I'm usually skeptical of media reporting of research results. This one sounded particularly sketchy so I hunted down the actual paper. Unsurprisingly, the article completely misrepresented the original paper.

The original paper is a simulation of PEDESTRIAN traffic, a tiny aspect of pedestrian traffic at that. The paper clearly acknowledged the difference between pedestrian and vehicular traffic. Findings of the original paper has zero applicability to vehicle traffic. The paper simulates people walking towards each other. If no one steps out of the way, a collision occurs, causing a "jam." The "people" in the simulation are given probabilities of stepping to the left or right. The rule abiding people always step to the right. The rule breakers has a 50% chance of stepping to the right or left.

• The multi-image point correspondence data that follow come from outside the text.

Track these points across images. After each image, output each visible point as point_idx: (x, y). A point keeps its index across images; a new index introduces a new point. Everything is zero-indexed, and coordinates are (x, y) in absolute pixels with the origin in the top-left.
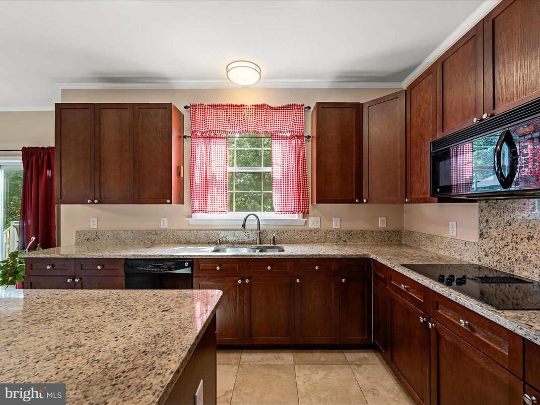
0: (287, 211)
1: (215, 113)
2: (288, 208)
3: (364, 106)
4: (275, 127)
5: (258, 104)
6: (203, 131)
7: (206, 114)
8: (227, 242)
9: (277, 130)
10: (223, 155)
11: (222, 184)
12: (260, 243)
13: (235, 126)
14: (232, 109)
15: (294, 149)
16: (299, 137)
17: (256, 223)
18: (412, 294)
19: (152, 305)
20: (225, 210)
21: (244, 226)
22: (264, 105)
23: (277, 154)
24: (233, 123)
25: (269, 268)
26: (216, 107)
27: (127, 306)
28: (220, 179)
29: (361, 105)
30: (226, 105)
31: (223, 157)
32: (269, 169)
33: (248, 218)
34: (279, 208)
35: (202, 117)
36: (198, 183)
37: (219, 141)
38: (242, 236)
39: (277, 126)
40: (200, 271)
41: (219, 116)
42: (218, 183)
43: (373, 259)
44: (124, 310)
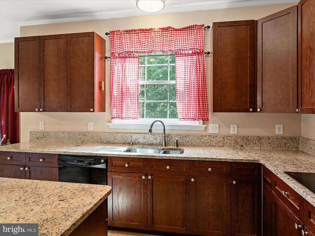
0: (189, 118)
1: (129, 37)
2: (190, 115)
3: (258, 23)
4: (178, 46)
5: (164, 27)
6: (120, 52)
7: (122, 38)
8: (139, 143)
9: (180, 48)
10: (135, 71)
11: (135, 95)
12: (166, 146)
13: (145, 46)
14: (142, 33)
15: (195, 64)
16: (200, 53)
17: (162, 128)
18: (291, 201)
19: (55, 194)
20: (137, 117)
21: (150, 131)
22: (169, 27)
23: (180, 69)
24: (144, 45)
25: (168, 167)
26: (130, 32)
27: (37, 194)
28: (133, 91)
29: (256, 22)
30: (138, 30)
31: (135, 73)
32: (173, 82)
33: (154, 124)
34: (182, 115)
35: (119, 41)
36: (116, 94)
37: (132, 60)
38: (150, 138)
39: (180, 44)
40: (113, 167)
41: (132, 40)
42: (131, 95)
43: (263, 165)
44: (34, 197)
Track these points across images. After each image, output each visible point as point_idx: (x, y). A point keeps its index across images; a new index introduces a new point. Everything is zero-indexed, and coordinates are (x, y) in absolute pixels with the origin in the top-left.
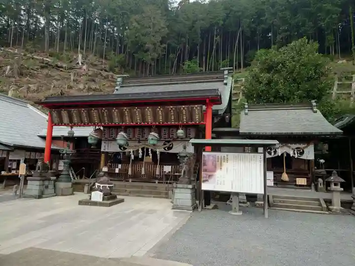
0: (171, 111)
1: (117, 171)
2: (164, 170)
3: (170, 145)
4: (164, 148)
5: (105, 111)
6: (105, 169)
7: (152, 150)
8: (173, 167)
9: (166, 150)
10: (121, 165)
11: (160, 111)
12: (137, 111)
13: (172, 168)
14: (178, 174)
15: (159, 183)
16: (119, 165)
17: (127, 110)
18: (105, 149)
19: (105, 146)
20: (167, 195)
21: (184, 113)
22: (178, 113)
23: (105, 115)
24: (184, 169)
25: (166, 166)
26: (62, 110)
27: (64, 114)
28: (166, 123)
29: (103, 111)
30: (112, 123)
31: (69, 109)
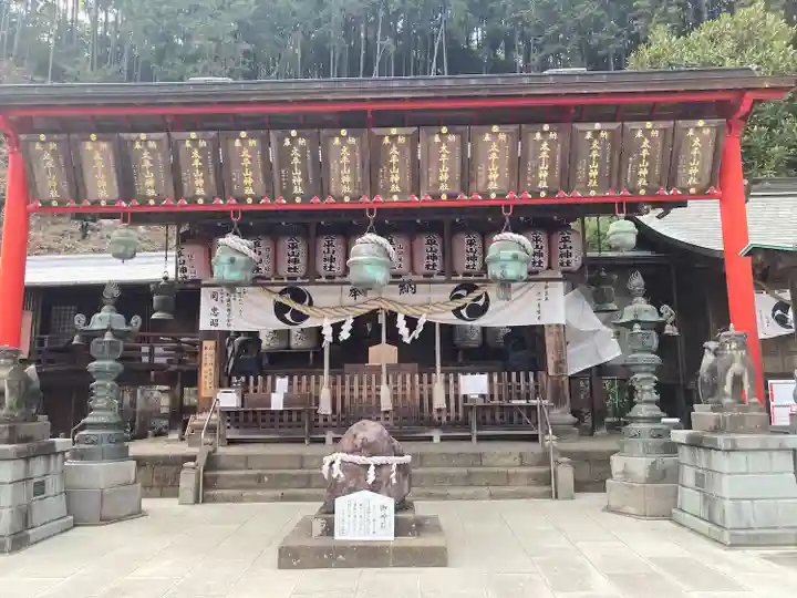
0: (591, 141)
1: (277, 402)
2: (463, 392)
3: (479, 298)
4: (457, 312)
8: (495, 378)
9: (460, 316)
10: (286, 380)
11: (544, 142)
12: (443, 147)
13: (491, 380)
14: (524, 402)
15: (442, 439)
16: (278, 380)
17: (401, 140)
18: (214, 323)
19: (214, 309)
20: (545, 484)
21: (645, 153)
22: (621, 151)
23: (296, 161)
24: (736, 367)
25: (469, 376)
26: (89, 140)
27: (97, 156)
28: (562, 194)
29: (287, 142)
30: (323, 199)
31: (125, 136)
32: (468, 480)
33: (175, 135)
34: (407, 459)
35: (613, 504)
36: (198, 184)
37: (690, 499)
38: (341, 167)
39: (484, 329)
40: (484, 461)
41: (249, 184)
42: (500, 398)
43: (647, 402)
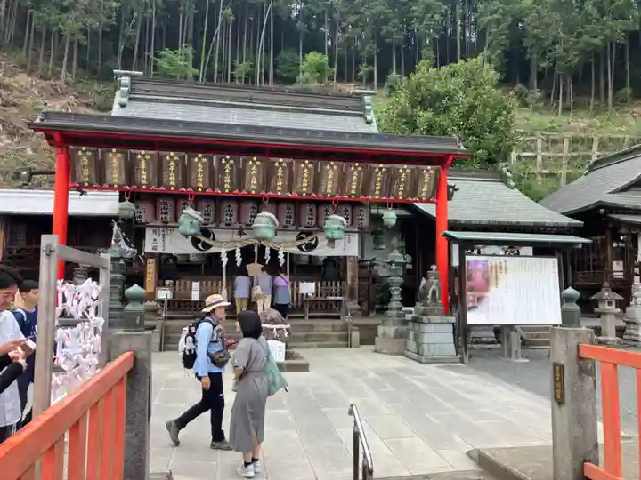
0: (378, 173)
1: (195, 296)
2: (301, 292)
3: (312, 240)
4: (300, 247)
5: (228, 161)
6: (164, 294)
7: (271, 250)
8: (319, 285)
9: (301, 249)
10: (198, 284)
11: (356, 171)
12: (305, 168)
13: (317, 286)
14: (333, 298)
16: (194, 283)
17: (284, 165)
18: (154, 248)
19: (155, 240)
20: (346, 341)
21: (402, 180)
22: (391, 179)
23: (227, 171)
24: (434, 287)
25: (305, 283)
26: (111, 152)
27: (115, 160)
28: (362, 197)
29: (224, 161)
30: (240, 191)
31: (132, 151)
32: (306, 339)
33: (162, 153)
34: (288, 326)
35: (378, 348)
36: (172, 180)
37: (412, 345)
38: (251, 176)
39: (310, 257)
40: (315, 329)
41: (200, 181)
42: (321, 295)
43: (396, 300)
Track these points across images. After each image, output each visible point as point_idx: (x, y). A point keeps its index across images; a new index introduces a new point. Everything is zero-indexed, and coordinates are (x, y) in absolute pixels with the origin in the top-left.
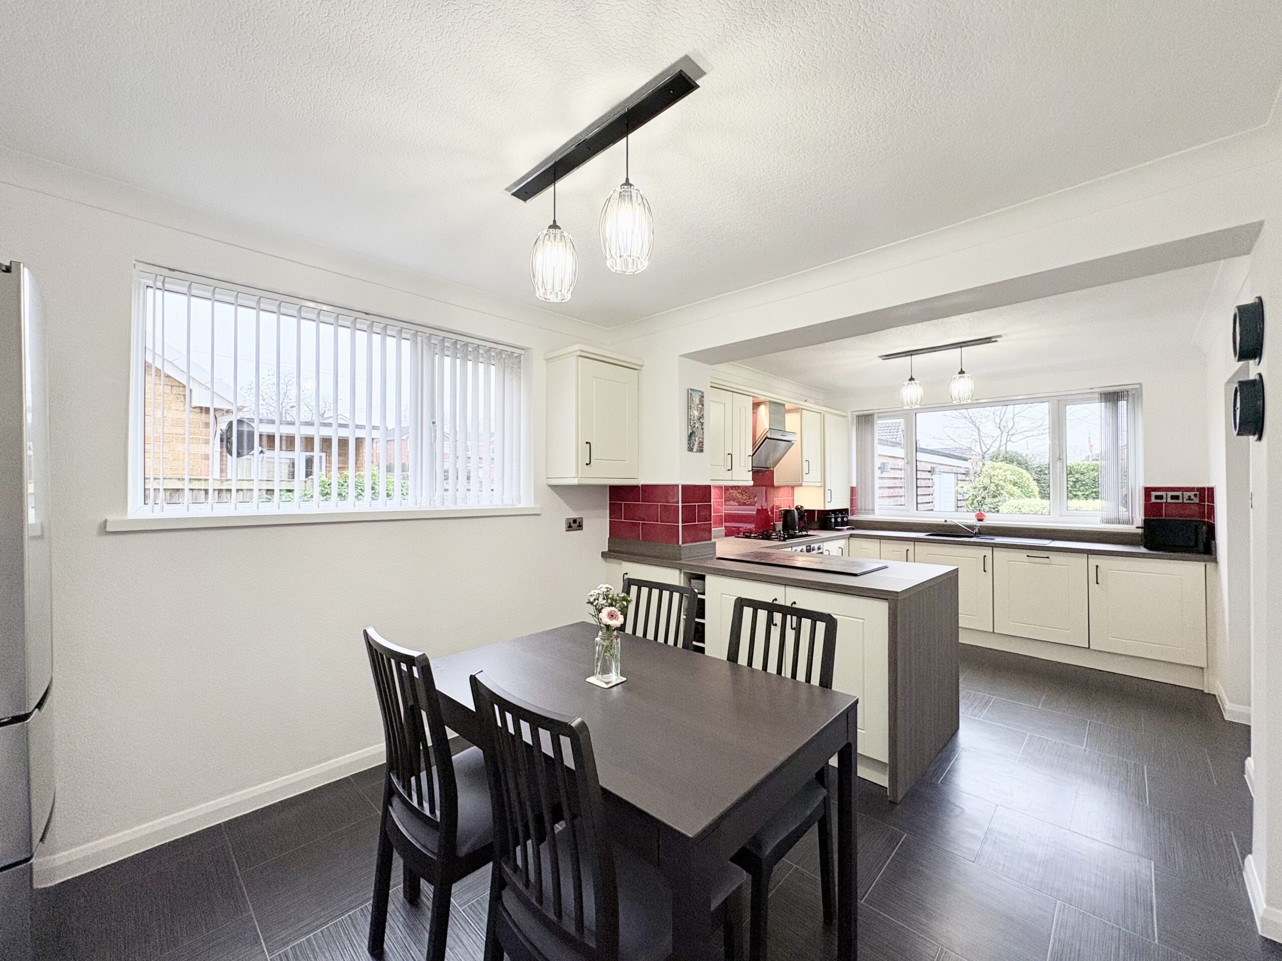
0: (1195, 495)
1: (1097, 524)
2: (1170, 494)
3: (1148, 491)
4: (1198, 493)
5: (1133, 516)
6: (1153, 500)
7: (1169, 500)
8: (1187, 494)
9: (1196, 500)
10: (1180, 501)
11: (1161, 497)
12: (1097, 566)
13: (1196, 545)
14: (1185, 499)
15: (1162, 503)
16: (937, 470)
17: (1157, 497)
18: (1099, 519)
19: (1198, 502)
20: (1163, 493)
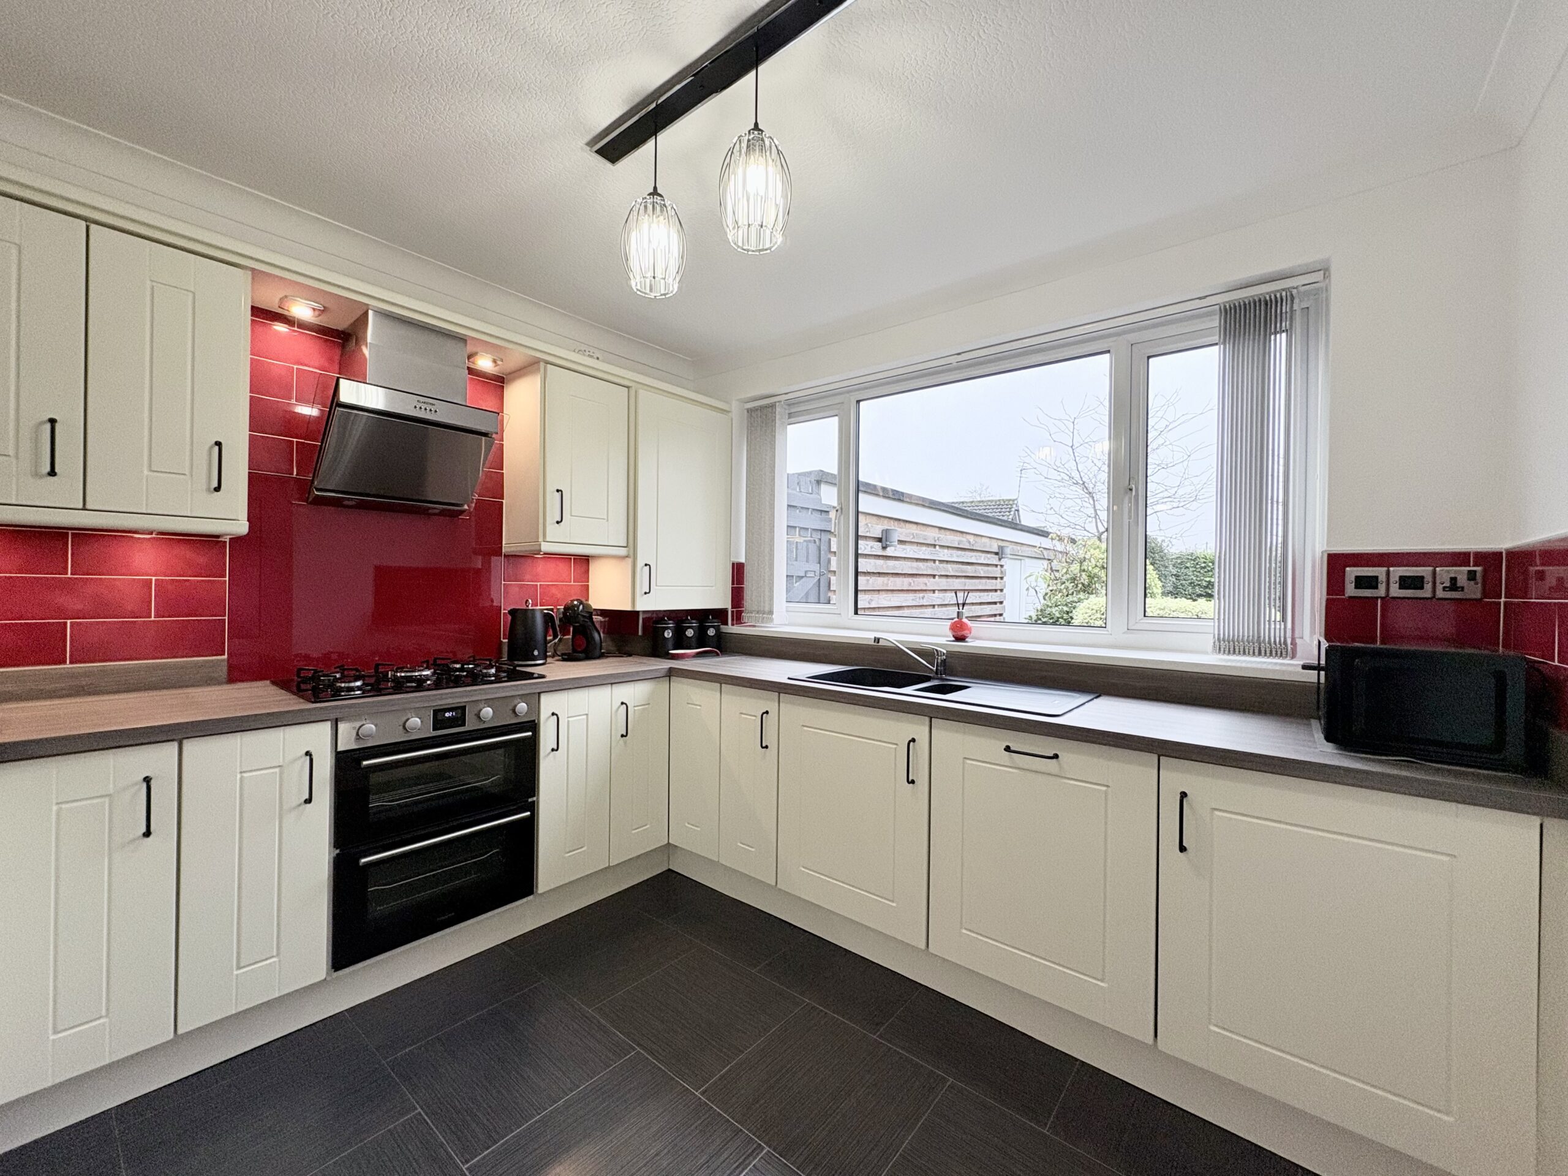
0: (1472, 576)
1: (1206, 653)
2: (1397, 572)
3: (1337, 564)
4: (1479, 569)
5: (1297, 635)
6: (1350, 590)
7: (1395, 591)
8: (1444, 573)
9: (1474, 591)
10: (1426, 593)
11: (1369, 582)
12: (1184, 795)
13: (1499, 744)
14: (1439, 587)
15: (1377, 598)
16: (1008, 551)
17: (1361, 582)
18: (1209, 641)
19: (1478, 596)
20: (1379, 572)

The conclusion is that the absolute minimum risk of jam occurs when a crowd has some rule breakers.

So, this clearly has nothing to do with traffic on our roads unless you live in a city where everyone plays chicken with their cars. This is a case of an author glancing over an abstract, picking up an interesting idea like: "a small number of rule breakers reduce traffic jams" and writing a BS article around that sentence. The author clearly didn't read the actual paper AT ALL. If she just read the introduction, her totally false and out of context article wouldn't exist.

This is irresponsible journalism to say the least.